Access Path Selection in a Relational Database Management System - Notes Through Chapter 3

This post is a study dump. I’ve been reading Access Path Selection in a Relational Database Management System (Selinger et al., 1979) and stopped at chapter 3 to consolidate what I learned. I used available internet resource and tools to go deeper on the examples and make the concepts more concrete.

What the paper covers#

The paper describes how System R, an experimental relational database built at IBM in the 1970s, chooses access paths to execute SQL queries. You write SQL declaratively, without specifying how data is accessed or in what order joins happen. The optimizer decides both, minimizing total access cost.

It covers single-relation access paths and their cost formulas, join methods (nested loops and merging scans), join order selection, and nested queries. The conclusion reports that the optimizer selects the true optimal path in a large majority of cases, even when cost estimates are not accurate in absolute terms.

I’ve read through chapter 3, which covers the processing pipeline for SQL statements and the physical storage model underneath the optimizer.

How data is physically stored#

The RSS (Research Storage System) organizes data in 4KB pages. Pages are grouped into segments. A segment can contain multiple tables, and tuples from different tables can live on the same page. Each tuple carries a tag identifying which table it belongs to.

Base table#

EMP
+----+--------+-----+--------+
| ID | NAME   | DNO | SALARY |
+----+--------+-----+--------+
|  1 | Smith  |  50 |   8500 |
|  2 | Jones  |  50 |  15000 |
|  3 | Doe    |  51 |   9500 |
|  4 | Clark  |  51 |  12000 |
|  5 | Taylor |  52 |  20000 |
|  6 | Brown  |  52 |   6000 |
+----+--------+-----+--------+

Physical storage (insertion order)#

SEGMENT
+----------------------+----------------------+
|       PAGE 1         |       PAGE 2         |
| [EMP tid=1] Smith    | [EMP tid=4] Clark    |
|   DNO=50  SAL=8500   |   DNO=51  SAL=12000  |
| [EMP tid=2] Jones    | [EMP tid=5] Taylor   |
|   DNO=50  SAL=15000  |   DNO=52  SAL=20000  |
| [EMP tid=3] Doe      | [EMP tid=6] Brown    |
|   DNO=51  SAL=9500   |   DNO=52  SAL=6000   |
+----------------------+----------------------+

Scan types#

Access happens through scans. Two types:

Segment scan: reads all non-empty pages in the segment. Each page is touched exactly once.
Index scan: traverses a separate B-tree whose leaves contain (key, tid) pairs. Leaves are linked, allowing range scans without returning to upper tree levels.

Segment scan#

SELECT * FROM EMP WHERE SALARY > 10000

PAGE 1 --> Smith(8500)   DISCARD
       --> Jones(15000)  RETURN
       --> Doe(9500)     DISCARD

PAGE 2 --> Clark(12000)  RETURN
       --> Taylor(20000) RETURN
       --> Brown(6000)   DISCARD

2 page fetches. Every page read exactly once.
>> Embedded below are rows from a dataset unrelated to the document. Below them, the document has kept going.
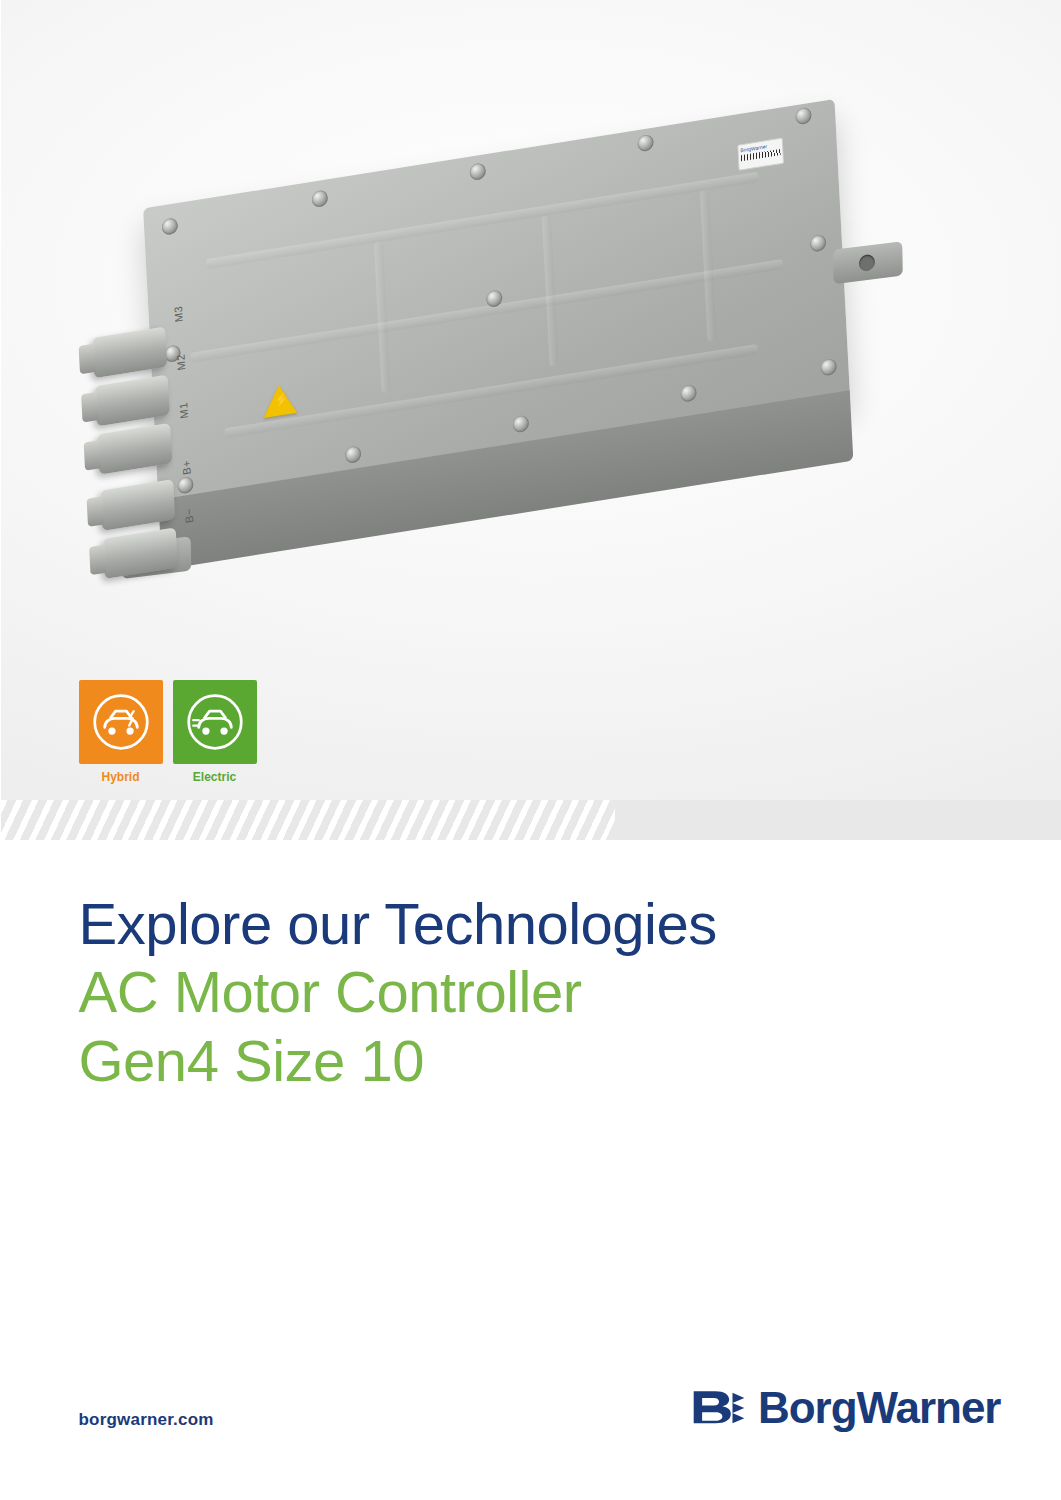BorgWarner
M3 M2 M1 B+ B−
Hybrid
Electric
Explore our Technologies
AC Motor Controller
Gen4 Size 10
borgwarner.com
BorgWarner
B-tree structure (index scan)#

INDEX (SALARY)

     [leaf 1]                [leaf 2]
+------------------+    +------------------+
| 6000  -> tid=6   |    | 12000 -> tid=4   |
| 8500  -> tid=1   |    | 15000 -> tid=2   |
| 9500  -> tid=3   |    | 20000 -> tid=5   |
+------------------+    +------------------+
        |                        |
        +-----> linked <---------+

The index itself does not return data. It returns tids. For each tid, the RSS fetches the tuple from the data page. The scan only visits entries that satisfy the predicate, unlike the segment scan, it never touches tuples that fall outside the index range.

SELECT * FROM EMP WHERE SALARY > 10000

INDEX: navigate B-tree to SALARY > 10000, traverse leaves:

  leaf 2: 12000 -> tid=4 --> fetch tuple from data page --> RETURN
          15000 -> tid=2 --> fetch tuple from data page --> RETURN
          20000 -> tid=5 --> fetch tuple from data page --> RETURN

  leaf 1: not visited (all values <= 10000)

3 tuples returned. Only tuples matching the predicate were fetched.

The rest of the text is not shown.